• REQUIRED WORK
What should come back is the data below, word for word, minus any picture.

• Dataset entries

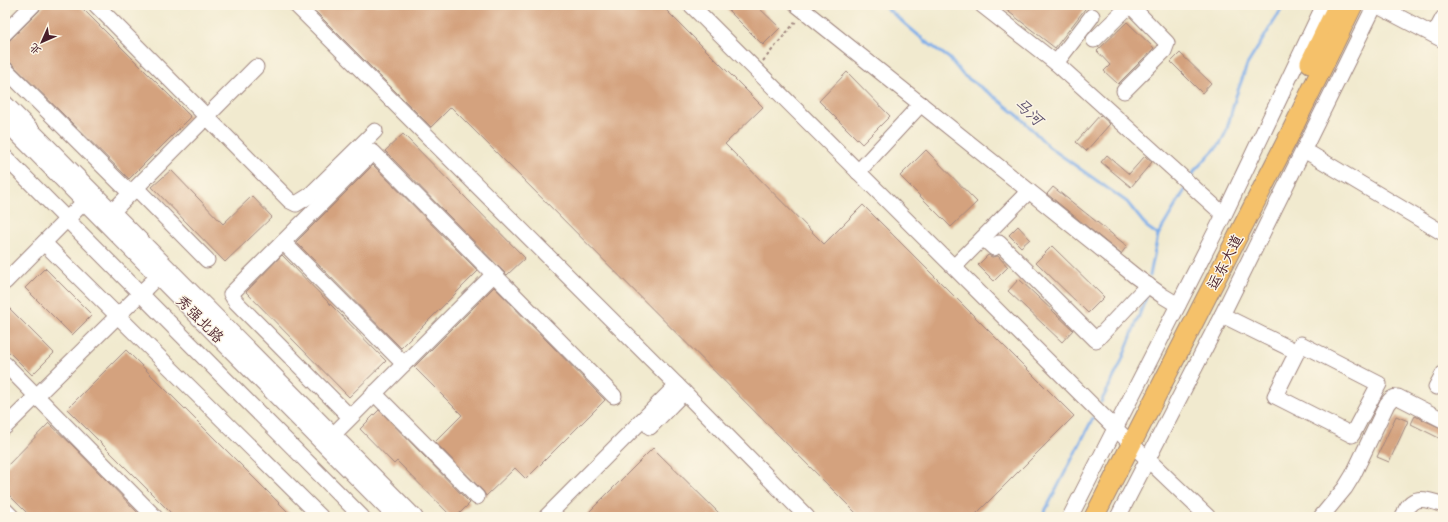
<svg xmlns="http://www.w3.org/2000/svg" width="1448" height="522" viewBox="0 0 1448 522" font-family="Dekko,'LXGW WenKai TC',sans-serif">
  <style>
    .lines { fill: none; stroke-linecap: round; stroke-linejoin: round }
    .stream { stroke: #7faee9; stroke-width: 3 }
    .building { fill: #d4a27e }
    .minor-casing { stroke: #9e847d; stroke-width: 17 }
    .major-casing { stroke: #9e847d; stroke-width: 21 }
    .path { stroke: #9e847d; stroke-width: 2; stroke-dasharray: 3 3; stroke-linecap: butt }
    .minor { stroke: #fff; stroke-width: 15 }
    .major { stroke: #f5c16b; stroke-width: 19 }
    .labels { text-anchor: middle; stroke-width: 3; stroke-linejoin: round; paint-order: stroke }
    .street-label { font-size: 15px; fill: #4a1f2b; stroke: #fcf5e5 }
    .water-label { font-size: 16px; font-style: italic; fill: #5d516e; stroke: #fcf5e5 }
  </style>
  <rect width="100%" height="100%" fill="#fcf5e5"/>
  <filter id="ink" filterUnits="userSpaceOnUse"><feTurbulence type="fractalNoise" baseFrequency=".025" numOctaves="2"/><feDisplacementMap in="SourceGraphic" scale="8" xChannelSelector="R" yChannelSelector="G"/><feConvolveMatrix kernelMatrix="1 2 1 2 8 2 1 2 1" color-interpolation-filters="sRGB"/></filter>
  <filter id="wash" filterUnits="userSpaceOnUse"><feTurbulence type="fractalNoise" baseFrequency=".012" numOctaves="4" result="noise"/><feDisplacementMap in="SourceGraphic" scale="16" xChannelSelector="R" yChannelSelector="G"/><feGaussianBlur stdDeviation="0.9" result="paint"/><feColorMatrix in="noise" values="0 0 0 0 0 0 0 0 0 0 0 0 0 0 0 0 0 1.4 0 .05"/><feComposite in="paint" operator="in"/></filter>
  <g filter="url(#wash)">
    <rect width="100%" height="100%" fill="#f1eacf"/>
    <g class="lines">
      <g class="stream">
        <path d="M883,5L925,41L949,58L963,75L995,97L1021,118L1049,147L1127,202L1147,227L1158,235"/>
        <path d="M1191,179L1195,170L1220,144L1226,132L1236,96L1247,65L1284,5"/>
        <path d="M1150,276L1158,235L1186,188"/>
        <path d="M1101,402L1120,365L1147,295"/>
        <path d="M1042,517L1093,418"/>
      </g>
    </g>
    <g id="blocks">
      <g class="building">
        <path d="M45,5H79L191,117L129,179L5,57V45Z"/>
        <path d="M309,5H661L763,107L725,144L824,244L863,205L1074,416L973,517H860L451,107L431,127Z"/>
        <path d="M723,5H756L780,28L763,45Z"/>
        <path d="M1000,5H1088L1055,48Z"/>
        <path d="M1127,22L1154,48L1118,84L1104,71L1110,65L1097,51Z"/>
        <path d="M1180,53L1211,83L1202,93L1171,62Z"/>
        <path d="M847,72L890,116L862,144L819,101Z"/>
        <path d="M1100,115L1110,124L1086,151L1076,142Z"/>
        <path d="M403,134L525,258L507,275L385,151Z"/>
        <path d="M926,150L977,202L951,227L900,176Z"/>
        <path d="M1107,155L1129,174L1145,156L1152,162L1131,187L1101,162Z"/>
        <path d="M373,165L478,271L401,348L296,242Z"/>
        <path d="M171,170L223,224L252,196L272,217L225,262L152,187Z"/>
        <path d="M1053,187L1127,246L1121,254L1047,194Z"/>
        <path d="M1018,226L1030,239L1021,247L1009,235Z"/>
        <path d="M1052,246L1104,297L1088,313L1036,262Z"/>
        <path d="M282,255L386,361L349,397L246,292Z"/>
        <path d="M988,255L992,257L998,256L1008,267L994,281L978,265Z"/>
        <path d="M45,268L92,315L72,335L25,288Z"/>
        <path d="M1019,279L1073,330L1062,342L1008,291Z"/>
        <path d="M494,287L605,400L526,479L515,468L486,496L483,491L435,442L462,415L414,367Z"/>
        <path d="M5,304L54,353L32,375L5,348Z"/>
        <path d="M126,350L293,517H175L67,409Z"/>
        <path d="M379,410L470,503L456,517H452L397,461L394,464L360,429Z"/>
        <path d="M1396,416L1408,421L1389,462L1377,457Z"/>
        <path d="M1415,416L1443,429V440L1411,424Z"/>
        <path d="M49,423L72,445L142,517H31L5,491V468Z"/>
        <path d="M653,448L723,517H584Z"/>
      </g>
    </g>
  </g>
  <g filter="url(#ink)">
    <use href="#blocks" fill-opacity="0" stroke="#9e847d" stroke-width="1"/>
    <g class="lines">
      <defs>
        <g id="minor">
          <path d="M96,5L290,201L296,204L309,196L375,131"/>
          <path d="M296,5L684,392L807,517"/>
          <path d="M691,5L1119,432L1208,517"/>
          <path d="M797,5L1135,276L1163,296L1178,305"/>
          <path d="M982,5L1056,63L1224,215"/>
          <path d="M1376,5L1443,40"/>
          <path d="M5,33L33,5"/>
          <path d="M1434,35L1443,18"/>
          <path d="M1094,40L1130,5"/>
          <path d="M1056,63L1092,16"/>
          <path d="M5,69L130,193"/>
          <path d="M1124,91L1164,51L1167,43L1130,5"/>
          <path d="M5,103L415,517"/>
          <path d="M5,122L395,517"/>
          <path d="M1304,150L1443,233"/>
          <path d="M5,157L362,517"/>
          <path d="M858,172L921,104"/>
          <path d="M136,188L207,260"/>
          <path d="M106,218L256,67"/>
          <path d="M983,238L994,248L999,243L1096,340L1148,285"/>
          <path d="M283,242L404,364"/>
          <path d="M44,243L321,517"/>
          <path d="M954,267L1029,191"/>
          <path d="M5,282L84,202"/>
          <path d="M1222,315L1297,352L1275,396L1352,435L1379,384L1301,344L1297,352"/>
          <path d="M5,364L155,517"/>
          <path d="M1436,387L1443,374"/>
          <path d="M374,393L477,497"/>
          <path d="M350,417L236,302L231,294L373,152L614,396"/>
          <path d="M5,427L151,283"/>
          <path d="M650,427L684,392"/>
          <path d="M327,441L494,274"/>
          <path d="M5,510L12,517"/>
          <path d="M546,517L677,385"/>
          <path d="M1070,517L1224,215L1324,5"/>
          <path d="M1118,517L1222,315L1375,5"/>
          <path d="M1321,517L1345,488L1353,475L1387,404C1390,400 1392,397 1398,397L1443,420"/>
          <path d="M1403,517C1410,494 1424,498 1443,505"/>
        </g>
        <g id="major">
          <path d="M1310,63L1338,5"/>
          <path d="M1094,517L1287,140L1353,5"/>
        </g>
      </defs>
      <use href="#minor" class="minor-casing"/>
      <use href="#major" class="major-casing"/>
      <path class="path" d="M763,61L797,20"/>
      <use href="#minor" class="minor"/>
      <use href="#major" class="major"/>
    </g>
  </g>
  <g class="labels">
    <g class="street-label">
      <text transform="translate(1225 262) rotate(-63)" y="5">运东大道</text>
      <text transform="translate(200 319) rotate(45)" y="5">秀强北路</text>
    </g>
    <g class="water-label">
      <text transform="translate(1029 111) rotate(43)" y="6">马河</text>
    </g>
  </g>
  <rect width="1448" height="522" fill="none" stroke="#fcf5e5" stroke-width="20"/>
  <g transform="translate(42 42) rotate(225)" stroke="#fcf5e5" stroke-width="3" paint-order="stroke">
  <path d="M0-3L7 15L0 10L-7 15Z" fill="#4a1f2b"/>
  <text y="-6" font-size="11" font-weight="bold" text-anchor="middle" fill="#4a1f2b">北</text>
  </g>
</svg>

• TASK ANSWER
<svg xmlns="http://www.w3.org/2000/svg" width="1448" height="522" viewBox="0 0 1448 522" font-family="Dekko,'LXGW WenKai TC',sans-serif">
  <style>
    .lines { fill: none; stroke-linecap: round; stroke-linejoin: round }
    .stream { stroke: #7faee9; stroke-width: 3 }
    .building { fill: #d4a27e }
    .minor-casing { stroke: #9e847d; stroke-width: 17 }
    .major-casing { stroke: #9e847d; stroke-width: 21 }
    .path { stroke: #9e847d; stroke-width: 2; stroke-dasharray: 3 3; stroke-linecap: butt }
    .minor { stroke: #fff; stroke-width: 15 }
    .major { stroke: #f5c16b; stroke-width: 19 }
    .labels { text-anchor: middle; stroke-width: 3; stroke-linejoin: round; paint-order: stroke }
    .street-label { font-size: 15px; fill: #4a1f2b; stroke: #fcf5e5 }
    .water-label { font-size: 16px; font-style: italic; fill: #5d516e; stroke: #fcf5e5 }
  </style>
  <rect width="100%" height="100%" fill="#fcf5e5"/>
  <filter id="ink" filterUnits="userSpaceOnUse"><feTurbulence type="fractalNoise" baseFrequency=".025" numOctaves="2"/><feDisplacementMap in="SourceGraphic" scale="8" xChannelSelector="R" yChannelSelector="G"/><feConvolveMatrix kernelMatrix="1 2 1 2 8 2 1 2 1" color-interpolation-filters="sRGB"/></filter>
  <filter id="wash" filterUnits="userSpaceOnUse"><feTurbulence type="fractalNoise" baseFrequency=".012" numOctaves="4" result="noise"/><feDisplacementMap in="SourceGraphic" scale="16" xChannelSelector="R" yChannelSelector="G"/><feGaussianBlur stdDeviation="0.9" result="paint"/><feColorMatrix in="noise" values="0 0 0 0 0 0 0 0 0 0 0 0 0 0 0 0 0 1.4 0 .05"/><feComposite in="paint" operator="in"/></filter>
  <g filter="url(#wash)">
    <rect width="100%" height="100%" fill="#f1eacf"/>
    <g class="lines">
      <g class="stream">
        <path d="M883,5L925,41L949,58L963,75L995,97L1021,118L1049,147L1127,202L1147,227L1158,235"/>
        <path d="M1191,179L1195,170L1220,144L1226,132L1236,96L1247,65L1284,5"/>
        <path d="M1150,276L1158,235L1186,188"/>
        <path d="M1101,402L1120,365L1147,295"/>
        <path d="M1042,517L1093,418"/>
      </g>
    </g>
    <g id="blocks">
      <g class="building">
        <path d="M45,5H79L191,117L129,179L5,57V45Z"/>
        <path d="M309,5H661L763,107L725,144L824,244L863,205L1074,416L973,517H860L451,107L431,127Z"/>
        <path d="M723,5H756L780,28L763,45Z"/>
        <path d="M1000,5H1088L1055,48Z"/>
        <path d="M1127,22L1154,48L1118,84L1104,71L1110,65L1097,51Z"/>
        <path d="M1180,53L1211,83L1202,93L1171,62Z"/>
        <path d="M847,72L890,116L862,144L819,101Z"/>
        <path d="M1100,115L1110,124L1086,151L1076,142Z"/>
        <path d="M403,134L525,258L507,275L385,151Z"/>
        <path d="M926,150L977,202L951,227L900,176Z"/>
        <path d="M1107,155L1129,174L1145,156L1152,162L1131,187L1101,162Z"/>
        <path d="M373,165L478,271L401,348L296,242Z"/>
        <path d="M171,170L223,224L252,196L272,217L225,262L152,187Z"/>
        <path d="M1053,187L1127,246L1121,254L1047,194Z"/>
        <path d="M1018,226L1030,239L1021,247L1009,235Z"/>
        <path d="M1052,246L1104,297L1088,313L1036,262Z"/>
        <path d="M282,255L386,361L349,397L246,292Z"/>
        <path d="M988,255L992,257L998,256L1008,267L994,281L978,265Z"/>
        <path d="M45,268L92,315L72,335L25,288Z"/>
        <path d="M1019,279L1073,330L1062,342L1008,291Z"/>
        <path d="M494,287L605,400L526,479L515,468L486,496L483,491L435,442L462,415L414,367Z"/>
        <path d="M5,304L54,353L32,375L5,348Z"/>
        <path d="M126,350L293,517H175L67,409Z"/>
        <path d="M379,410L470,503L456,517H452L397,461L394,464L360,429Z"/>
        <path d="M1396,416L1408,421L1389,462L1377,457Z"/>
        <path d="M1415,416L1443,429V440L1411,424Z"/>
        <path d="M49,423L72,445L142,517H31L5,491V468Z"/>
        <path d="M653,448L723,517H584Z"/>
      </g>
    </g>
  </g>
  <g filter="url(#ink)">
    <use href="#blocks" fill-opacity="0" stroke="#9e847d" stroke-width="1"/>
    <g class="lines">
      <defs>
        <g id="minor">
          <path d="M96,5L290,201L296,204L309,196L375,131"/>
          <path d="M296,5L684,392L807,517"/>
          <path d="M691,5L1119,432L1208,517"/>
          <path d="M797,5L1135,276L1163,296L1178,305"/>
          <path d="M982,5L1056,63L1224,215"/>
          <path d="M1376,5L1443,40"/>
          <path d="M5,33L33,5"/>
          <path d="M1434,35L1443,18"/>
          <path d="M1094,40L1130,5"/>
          <path d="M1056,63L1092,16"/>
          <path d="M5,69L130,193"/>
          <path d="M1124,91L1164,51L1167,43L1130,5"/>
          <path d="M5,103L415,517"/>
          <path d="M5,122L395,517"/>
          <path d="M1304,150L1443,233"/>
          <path d="M5,157L362,517"/>
          <path d="M858,172L921,104"/>
          <path d="M136,188L207,260"/>
          <path d="M106,218L256,67"/>
          <path d="M983,238L994,248L999,243L1096,340L1148,285"/>
          <path d="M283,242L404,364"/>
          <path d="M44,243L321,517"/>
          <path d="M954,267L1029,191"/>
          <path d="M5,282L84,202"/>
          <path d="M1222,315L1297,352L1275,396L1352,435L1379,384L1301,344L1297,352"/>
          <path d="M5,364L155,517"/>
          <path d="M1436,387L1443,374"/>
          <path d="M374,393L477,497"/>
          <path d="M350,417L236,302L231,294L373,152L614,396"/>
          <path d="M5,427L151,283"/>
          <path d="M650,427L684,392"/>
          <path d="M327,441L494,274"/>
          <path d="M5,510L12,517"/>
          <path d="M546,517L677,385"/>
          <path d="M1070,517L1224,215L1324,5"/>
          <path d="M1118,517L1222,315L1375,5"/>
          <path d="M1321,517L1345,488L1353,475L1387,404C1390,400 1392,397 1398,397L1443,420"/>
          <path d="M1403,517C1410,494 1424,498 1443,505"/>
        </g>
        <g id="major">
          <path d="M1310,63L1338,5"/>
          <path d="M1094,517L1287,140L1353,5"/>
        </g>
      </defs>
      <use href="#minor" class="minor-casing"/>
      <use href="#major" class="major-casing"/>
      <path class="path" d="M763,61L797,20"/>
      <use href="#minor" class="minor"/>
      <use href="#major" class="major"/>
    </g>
  </g>
  <g class="labels">
    <g class="street-label">
      <text transform="translate(1225 262) rotate(-63)" y="5">运东大道</text>
      <text transform="translate(200 319) rotate(45)" y="5">秀强北路</text>
    </g>
    <g class="water-label">
      <text transform="translate(1029 111) rotate(43)" y="6">马河</text>
    </g>
  </g>
  <rect width="1448" height="522" fill="none" stroke="#fcf5e5" stroke-width="20"/>
  <g transform="translate(42 42) rotate(225)" stroke="#fcf5e5" stroke-width="3" paint-order="stroke">
  <path d="M0-3L7 15L0 10L-7 15Z" fill="#4a1f2b"/>
  <text y="-6" font-size="11" font-weight="bold" text-anchor="middle" fill="#4a1f2b">北</text>
  </g>
</svg>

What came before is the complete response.